Lors de notre prochain festin lié à une fête chrétienne (Noël, Pâques…), réécoutons cette chanson en pensant à ceux qui attendent la « manne » qui vient du ciel (et pourquoi pas de l’Occident). La nourriture, en réflexion (Food for Thought).
Dub stepper
Cette chanson reggae est sur un style dub stepper (ne pas confondre avec le dubstep, très lointain cousin des années 2000.)
On y reconnait l’une des bases de la musique dub (faisant jouer les chambres d’écho et les réverbes) : la grosse caisse sur tous les temps.
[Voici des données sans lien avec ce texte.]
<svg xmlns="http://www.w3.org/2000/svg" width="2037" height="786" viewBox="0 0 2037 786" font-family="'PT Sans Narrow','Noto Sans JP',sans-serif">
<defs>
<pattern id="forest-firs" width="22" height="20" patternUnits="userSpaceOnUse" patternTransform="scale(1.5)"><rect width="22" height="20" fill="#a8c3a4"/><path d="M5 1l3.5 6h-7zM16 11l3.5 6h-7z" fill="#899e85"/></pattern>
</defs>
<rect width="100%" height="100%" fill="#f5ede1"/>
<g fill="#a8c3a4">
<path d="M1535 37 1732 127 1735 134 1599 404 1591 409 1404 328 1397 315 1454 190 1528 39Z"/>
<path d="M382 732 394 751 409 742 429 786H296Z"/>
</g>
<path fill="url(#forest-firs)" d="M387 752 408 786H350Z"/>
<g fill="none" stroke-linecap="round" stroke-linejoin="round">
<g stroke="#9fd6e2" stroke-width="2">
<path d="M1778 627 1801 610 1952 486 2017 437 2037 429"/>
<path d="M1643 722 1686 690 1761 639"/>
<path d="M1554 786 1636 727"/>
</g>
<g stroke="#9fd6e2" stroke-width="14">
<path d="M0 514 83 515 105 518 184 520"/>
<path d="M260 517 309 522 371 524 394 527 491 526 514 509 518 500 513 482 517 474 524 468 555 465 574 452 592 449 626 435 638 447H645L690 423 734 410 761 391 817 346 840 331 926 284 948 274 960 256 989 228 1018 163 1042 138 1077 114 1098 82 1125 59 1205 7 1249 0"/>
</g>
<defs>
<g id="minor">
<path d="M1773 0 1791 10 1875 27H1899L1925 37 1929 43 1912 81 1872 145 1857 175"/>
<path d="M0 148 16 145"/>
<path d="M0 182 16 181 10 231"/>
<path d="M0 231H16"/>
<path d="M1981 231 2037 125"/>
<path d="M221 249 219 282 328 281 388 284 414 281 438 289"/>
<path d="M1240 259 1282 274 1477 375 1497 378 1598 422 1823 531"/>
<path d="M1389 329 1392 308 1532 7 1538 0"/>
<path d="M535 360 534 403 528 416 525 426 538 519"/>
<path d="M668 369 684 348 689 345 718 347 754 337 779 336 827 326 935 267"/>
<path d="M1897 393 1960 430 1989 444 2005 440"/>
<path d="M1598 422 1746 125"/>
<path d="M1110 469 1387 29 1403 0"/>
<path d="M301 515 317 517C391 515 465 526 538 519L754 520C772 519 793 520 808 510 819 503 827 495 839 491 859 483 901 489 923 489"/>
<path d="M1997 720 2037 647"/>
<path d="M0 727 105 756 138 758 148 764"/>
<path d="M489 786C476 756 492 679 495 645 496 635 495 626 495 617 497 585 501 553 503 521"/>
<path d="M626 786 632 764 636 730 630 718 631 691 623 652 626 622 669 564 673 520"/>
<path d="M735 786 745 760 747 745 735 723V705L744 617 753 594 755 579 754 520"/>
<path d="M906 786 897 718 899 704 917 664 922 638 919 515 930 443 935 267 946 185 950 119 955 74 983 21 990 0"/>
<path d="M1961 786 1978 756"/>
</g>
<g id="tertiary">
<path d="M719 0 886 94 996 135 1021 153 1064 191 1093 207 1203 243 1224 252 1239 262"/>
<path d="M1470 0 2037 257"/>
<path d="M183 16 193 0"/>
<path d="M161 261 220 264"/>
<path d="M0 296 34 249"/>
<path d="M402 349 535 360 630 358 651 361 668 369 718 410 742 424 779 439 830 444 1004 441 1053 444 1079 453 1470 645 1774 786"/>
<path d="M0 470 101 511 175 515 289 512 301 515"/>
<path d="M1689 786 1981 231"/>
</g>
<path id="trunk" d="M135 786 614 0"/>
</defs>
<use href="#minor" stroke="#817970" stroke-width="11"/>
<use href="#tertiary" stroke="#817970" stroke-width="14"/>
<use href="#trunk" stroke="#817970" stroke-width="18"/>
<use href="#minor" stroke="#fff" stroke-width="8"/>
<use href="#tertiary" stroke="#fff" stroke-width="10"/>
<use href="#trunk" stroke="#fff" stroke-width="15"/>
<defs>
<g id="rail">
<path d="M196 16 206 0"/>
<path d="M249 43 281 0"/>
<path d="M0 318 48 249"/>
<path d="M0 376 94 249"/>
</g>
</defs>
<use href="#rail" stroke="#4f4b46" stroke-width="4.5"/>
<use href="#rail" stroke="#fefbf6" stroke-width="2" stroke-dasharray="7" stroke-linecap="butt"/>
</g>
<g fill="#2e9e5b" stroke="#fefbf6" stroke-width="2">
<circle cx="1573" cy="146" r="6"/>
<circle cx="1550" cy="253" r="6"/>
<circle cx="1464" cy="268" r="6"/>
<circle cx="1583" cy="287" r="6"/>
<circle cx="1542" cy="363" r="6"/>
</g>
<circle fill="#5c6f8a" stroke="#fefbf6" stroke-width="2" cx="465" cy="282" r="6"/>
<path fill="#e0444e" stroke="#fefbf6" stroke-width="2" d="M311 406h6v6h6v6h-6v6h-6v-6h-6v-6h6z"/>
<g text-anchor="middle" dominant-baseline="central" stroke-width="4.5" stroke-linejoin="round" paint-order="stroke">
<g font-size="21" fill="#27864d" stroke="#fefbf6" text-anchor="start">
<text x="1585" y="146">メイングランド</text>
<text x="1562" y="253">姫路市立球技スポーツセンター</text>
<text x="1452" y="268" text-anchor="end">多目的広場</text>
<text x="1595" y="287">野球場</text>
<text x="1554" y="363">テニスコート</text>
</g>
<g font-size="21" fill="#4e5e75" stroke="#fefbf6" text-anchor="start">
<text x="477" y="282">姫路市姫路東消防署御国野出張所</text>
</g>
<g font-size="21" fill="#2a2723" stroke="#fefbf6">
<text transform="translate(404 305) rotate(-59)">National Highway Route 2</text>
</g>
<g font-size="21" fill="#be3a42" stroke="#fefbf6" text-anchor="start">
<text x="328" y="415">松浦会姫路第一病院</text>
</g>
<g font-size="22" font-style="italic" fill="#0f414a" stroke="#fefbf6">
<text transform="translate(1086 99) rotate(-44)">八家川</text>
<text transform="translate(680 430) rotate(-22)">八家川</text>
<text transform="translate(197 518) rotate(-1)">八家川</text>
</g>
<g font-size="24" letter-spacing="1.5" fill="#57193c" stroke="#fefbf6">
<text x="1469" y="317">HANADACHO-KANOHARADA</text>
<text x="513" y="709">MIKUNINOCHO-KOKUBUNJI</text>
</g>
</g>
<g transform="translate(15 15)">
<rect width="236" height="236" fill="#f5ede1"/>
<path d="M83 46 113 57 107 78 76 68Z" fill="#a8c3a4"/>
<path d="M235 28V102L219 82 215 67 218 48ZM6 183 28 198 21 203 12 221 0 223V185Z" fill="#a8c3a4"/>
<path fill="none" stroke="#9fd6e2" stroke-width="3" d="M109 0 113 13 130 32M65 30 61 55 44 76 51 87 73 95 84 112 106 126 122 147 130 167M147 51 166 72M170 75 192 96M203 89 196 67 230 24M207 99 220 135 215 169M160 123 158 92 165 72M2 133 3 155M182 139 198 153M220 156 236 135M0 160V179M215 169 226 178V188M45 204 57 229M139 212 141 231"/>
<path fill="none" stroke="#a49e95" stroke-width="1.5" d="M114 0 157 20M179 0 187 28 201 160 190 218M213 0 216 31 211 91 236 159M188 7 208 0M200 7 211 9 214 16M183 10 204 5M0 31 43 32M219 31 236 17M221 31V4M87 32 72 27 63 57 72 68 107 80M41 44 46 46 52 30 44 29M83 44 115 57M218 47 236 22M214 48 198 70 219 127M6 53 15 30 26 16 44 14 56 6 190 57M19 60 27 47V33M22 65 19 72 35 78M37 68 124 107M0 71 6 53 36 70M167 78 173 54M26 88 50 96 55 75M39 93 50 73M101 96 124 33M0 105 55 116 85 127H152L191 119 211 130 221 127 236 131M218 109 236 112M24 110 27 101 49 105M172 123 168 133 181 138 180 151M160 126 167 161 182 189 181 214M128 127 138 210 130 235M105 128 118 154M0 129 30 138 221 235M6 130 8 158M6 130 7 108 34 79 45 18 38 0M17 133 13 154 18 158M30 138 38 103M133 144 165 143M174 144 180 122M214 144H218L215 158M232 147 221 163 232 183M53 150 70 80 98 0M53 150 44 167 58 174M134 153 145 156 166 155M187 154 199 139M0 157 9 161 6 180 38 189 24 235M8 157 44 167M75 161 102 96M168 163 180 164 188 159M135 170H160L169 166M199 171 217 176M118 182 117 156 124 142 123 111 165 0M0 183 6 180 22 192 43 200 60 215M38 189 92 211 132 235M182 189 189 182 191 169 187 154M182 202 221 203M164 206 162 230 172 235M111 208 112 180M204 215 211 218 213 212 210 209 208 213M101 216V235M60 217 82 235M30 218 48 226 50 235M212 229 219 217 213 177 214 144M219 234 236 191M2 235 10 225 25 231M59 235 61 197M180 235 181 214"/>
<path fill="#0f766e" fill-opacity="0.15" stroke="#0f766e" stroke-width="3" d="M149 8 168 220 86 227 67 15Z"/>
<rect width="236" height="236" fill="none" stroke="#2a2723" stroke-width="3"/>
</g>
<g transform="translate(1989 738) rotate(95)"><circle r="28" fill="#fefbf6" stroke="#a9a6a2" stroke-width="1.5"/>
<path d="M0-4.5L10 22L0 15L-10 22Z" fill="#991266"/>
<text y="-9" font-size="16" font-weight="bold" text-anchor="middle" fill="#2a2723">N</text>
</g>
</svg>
On peut l’imaginer en croches régulières, ainsi. C’est le cas par exemple de Punky Reggae Party de Bob Marley.

On peut le jouer en croches ternaires (shuffle), comme dans Food for Fought

Notons qu’à 3’22 et 3’37, le batteur s’affranchit du shuffle et livre de petits breaks en binaire.
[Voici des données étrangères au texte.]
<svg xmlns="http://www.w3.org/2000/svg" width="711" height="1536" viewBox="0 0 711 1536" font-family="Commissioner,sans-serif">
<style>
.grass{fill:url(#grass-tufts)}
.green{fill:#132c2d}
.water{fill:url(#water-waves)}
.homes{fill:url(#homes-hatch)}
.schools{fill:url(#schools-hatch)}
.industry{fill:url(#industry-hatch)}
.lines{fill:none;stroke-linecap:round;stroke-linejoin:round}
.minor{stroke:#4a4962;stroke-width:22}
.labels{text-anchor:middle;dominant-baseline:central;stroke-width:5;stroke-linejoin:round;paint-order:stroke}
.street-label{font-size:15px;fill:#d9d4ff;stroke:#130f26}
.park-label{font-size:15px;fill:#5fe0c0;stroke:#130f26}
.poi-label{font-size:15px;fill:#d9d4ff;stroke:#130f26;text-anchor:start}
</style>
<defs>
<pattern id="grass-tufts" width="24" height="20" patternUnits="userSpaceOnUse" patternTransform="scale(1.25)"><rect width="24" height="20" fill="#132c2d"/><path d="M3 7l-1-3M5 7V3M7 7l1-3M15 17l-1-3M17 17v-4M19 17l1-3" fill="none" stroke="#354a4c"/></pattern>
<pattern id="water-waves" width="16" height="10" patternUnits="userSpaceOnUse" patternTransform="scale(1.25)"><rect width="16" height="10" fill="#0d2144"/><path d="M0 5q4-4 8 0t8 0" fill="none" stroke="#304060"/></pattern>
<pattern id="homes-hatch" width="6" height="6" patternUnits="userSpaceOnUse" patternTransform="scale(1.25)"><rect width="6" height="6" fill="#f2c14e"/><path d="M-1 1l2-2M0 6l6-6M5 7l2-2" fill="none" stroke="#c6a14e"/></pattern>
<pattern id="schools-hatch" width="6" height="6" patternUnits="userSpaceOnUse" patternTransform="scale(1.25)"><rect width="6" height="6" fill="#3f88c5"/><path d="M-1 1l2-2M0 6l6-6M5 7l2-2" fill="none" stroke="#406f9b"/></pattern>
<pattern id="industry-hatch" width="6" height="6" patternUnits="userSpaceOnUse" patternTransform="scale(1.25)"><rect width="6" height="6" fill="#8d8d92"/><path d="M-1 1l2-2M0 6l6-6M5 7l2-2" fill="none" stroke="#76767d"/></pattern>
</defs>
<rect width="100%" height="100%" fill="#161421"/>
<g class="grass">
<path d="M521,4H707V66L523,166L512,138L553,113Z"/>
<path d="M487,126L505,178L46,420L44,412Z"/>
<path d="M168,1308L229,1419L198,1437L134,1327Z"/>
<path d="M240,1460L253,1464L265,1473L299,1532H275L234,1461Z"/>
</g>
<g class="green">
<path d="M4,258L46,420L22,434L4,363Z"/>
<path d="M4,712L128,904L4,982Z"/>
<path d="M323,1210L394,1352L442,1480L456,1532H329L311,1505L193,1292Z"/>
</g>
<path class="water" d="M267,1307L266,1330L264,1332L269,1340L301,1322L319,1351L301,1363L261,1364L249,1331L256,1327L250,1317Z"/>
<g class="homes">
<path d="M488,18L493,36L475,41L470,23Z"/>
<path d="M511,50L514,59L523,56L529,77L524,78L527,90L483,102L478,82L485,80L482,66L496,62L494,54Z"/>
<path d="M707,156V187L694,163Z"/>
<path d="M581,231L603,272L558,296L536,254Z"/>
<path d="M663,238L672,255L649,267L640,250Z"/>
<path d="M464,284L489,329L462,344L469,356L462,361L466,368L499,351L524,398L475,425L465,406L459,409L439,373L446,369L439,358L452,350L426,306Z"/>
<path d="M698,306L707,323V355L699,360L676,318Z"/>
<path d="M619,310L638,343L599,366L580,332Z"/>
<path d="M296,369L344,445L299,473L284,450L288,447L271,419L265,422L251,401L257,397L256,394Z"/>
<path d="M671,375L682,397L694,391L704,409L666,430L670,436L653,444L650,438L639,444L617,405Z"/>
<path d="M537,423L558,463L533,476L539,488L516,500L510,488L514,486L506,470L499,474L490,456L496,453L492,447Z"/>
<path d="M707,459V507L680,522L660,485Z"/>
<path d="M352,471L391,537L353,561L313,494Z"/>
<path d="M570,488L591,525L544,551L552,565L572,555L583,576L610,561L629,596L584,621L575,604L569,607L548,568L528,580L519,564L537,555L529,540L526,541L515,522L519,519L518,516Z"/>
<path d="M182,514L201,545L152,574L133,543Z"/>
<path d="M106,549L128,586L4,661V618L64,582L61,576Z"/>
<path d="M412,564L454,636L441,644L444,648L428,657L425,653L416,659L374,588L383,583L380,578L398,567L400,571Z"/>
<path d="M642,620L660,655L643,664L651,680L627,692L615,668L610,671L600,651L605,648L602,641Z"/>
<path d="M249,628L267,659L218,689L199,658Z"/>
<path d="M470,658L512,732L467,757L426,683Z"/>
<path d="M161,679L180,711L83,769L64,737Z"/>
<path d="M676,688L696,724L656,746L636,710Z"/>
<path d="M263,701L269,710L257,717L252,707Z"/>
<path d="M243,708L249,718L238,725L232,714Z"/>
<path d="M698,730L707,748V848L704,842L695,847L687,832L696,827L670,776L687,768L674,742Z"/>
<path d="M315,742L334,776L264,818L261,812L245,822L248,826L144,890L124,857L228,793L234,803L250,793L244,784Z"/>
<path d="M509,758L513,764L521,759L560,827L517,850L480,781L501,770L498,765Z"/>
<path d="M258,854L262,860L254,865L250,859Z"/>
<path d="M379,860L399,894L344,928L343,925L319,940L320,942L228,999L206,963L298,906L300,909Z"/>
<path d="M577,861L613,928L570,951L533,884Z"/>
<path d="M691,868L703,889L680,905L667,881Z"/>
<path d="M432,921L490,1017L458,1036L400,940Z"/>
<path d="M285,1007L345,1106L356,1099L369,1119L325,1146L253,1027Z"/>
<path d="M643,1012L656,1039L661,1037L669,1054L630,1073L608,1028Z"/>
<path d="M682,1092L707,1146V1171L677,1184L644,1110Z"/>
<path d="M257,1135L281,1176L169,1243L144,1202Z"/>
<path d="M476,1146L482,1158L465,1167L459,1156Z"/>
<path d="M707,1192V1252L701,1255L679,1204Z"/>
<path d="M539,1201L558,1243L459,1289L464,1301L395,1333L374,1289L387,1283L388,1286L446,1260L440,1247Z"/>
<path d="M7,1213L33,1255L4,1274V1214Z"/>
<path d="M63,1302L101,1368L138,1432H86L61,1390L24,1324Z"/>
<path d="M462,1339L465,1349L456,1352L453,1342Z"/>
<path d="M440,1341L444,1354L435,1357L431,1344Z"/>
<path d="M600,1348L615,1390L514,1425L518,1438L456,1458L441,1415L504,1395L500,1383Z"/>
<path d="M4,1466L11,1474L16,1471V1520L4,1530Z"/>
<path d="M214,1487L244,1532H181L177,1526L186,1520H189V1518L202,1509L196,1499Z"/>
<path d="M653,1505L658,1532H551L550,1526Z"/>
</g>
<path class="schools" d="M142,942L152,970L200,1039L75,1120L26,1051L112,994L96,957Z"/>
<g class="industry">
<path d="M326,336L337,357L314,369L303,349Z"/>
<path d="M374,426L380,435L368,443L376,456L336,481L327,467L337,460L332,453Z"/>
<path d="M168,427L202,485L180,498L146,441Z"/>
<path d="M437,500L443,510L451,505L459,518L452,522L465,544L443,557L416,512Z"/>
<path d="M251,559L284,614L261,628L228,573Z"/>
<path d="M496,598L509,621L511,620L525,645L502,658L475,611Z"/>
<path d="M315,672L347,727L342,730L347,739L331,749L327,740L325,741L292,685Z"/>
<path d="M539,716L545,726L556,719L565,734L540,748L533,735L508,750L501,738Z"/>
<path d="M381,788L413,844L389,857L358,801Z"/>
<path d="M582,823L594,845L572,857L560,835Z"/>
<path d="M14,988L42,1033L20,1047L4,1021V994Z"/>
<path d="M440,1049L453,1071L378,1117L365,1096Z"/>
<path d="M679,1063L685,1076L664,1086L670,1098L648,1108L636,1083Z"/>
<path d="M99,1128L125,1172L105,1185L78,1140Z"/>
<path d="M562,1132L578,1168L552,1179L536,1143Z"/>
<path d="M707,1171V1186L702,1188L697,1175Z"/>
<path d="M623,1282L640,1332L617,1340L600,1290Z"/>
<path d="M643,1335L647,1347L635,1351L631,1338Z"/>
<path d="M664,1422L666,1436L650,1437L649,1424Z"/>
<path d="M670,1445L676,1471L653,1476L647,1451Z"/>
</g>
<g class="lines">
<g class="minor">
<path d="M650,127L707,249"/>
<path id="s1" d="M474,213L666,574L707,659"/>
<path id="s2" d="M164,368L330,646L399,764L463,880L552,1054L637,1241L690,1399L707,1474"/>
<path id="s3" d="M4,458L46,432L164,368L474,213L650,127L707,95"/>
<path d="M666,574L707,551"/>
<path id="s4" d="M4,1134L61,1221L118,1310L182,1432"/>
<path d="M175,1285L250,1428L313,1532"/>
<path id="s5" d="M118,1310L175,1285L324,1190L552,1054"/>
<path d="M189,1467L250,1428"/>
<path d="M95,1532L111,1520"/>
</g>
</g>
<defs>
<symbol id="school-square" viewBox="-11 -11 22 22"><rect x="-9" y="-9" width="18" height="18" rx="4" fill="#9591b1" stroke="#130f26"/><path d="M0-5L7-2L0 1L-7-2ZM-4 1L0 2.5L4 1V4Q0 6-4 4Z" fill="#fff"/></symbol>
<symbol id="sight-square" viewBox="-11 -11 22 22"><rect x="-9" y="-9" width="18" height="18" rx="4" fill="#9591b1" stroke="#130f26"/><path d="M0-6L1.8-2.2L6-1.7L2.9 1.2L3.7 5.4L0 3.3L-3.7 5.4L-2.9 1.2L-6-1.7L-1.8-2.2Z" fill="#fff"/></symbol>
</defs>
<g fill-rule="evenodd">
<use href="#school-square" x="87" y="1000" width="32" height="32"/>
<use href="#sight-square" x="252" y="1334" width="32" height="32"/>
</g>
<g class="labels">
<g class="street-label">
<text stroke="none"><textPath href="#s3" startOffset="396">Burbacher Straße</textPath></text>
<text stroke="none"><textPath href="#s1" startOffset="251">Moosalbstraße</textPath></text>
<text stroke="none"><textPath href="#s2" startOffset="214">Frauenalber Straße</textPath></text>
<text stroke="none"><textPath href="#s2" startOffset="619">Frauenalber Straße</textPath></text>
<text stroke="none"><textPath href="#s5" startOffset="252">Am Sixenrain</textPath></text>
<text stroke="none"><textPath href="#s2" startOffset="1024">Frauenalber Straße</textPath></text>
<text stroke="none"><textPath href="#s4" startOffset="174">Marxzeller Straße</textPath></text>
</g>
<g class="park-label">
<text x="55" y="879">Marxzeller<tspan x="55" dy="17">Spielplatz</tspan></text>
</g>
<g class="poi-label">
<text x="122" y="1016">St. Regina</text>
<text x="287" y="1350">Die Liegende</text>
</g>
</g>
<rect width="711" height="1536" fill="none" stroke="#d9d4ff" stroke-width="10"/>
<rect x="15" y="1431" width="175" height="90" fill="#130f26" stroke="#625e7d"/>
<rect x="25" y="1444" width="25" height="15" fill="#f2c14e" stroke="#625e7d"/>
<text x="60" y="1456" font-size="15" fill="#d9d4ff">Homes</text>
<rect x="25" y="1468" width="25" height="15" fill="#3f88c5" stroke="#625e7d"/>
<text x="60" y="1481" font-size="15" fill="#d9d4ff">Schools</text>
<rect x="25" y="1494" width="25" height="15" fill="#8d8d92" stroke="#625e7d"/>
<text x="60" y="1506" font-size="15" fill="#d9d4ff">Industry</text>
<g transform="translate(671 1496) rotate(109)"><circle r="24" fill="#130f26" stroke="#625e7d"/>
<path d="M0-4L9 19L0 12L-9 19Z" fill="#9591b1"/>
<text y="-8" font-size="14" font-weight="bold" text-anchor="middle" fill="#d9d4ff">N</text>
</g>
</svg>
Cette variante de rythmique reggae, le dub stepper, fait son effet ; plus énergique et plus insistante, on comprend son affinité plus tard avec le dub électronique, et son influence sur beaucoup d’autres musiques. Le Four on the flour (les 4 temps sur la grosse caisse) ont encore de beaux jours devant eux ! Un exemple d’électrisation de la dub : (les groupes de danseurs dans le clip, décorrélés de la musique, sont drôles).
Une cousine de Master Blaster (Jamming)
On peut être frappé de la ressemblance de notre titre de UB40 avec un autre titré sorti la même année, de Stevie Wonder. Même dub stepper en shuffle (vous suivez), et presque le même tempo (à 1 point près : 131 au lieu de 132 noires à la minute). Les deux chansons sont construites sur le même schéma (avec une recherche du riff plus présente chez Stevie).
Saxophones
Outre les frères Campbell, UB40 comptait dans ses rangs un saxophoniste (décédé en 2001), qui a la part belle dans ce titre, avec deux solos (gonflés de réverbe bien sûr, comme souvent dans le dub).
Le début du solo de ténor est même légèrement faux (1’57) ; mes amis saxophonistes pourront peut-être m’expliquer pourquoi ?
Le saxophone double même les accords à plusieurs reprises. La grille d’accord est extrêmement simple (notez la descente harmonique à la basse.
Am – E/G♯ – G – D/F♯
Reprises
Il existe littéralement des centaines de chansons portant le même titre, mais qui n’ont rien à voir avec notre UB40 de 1980.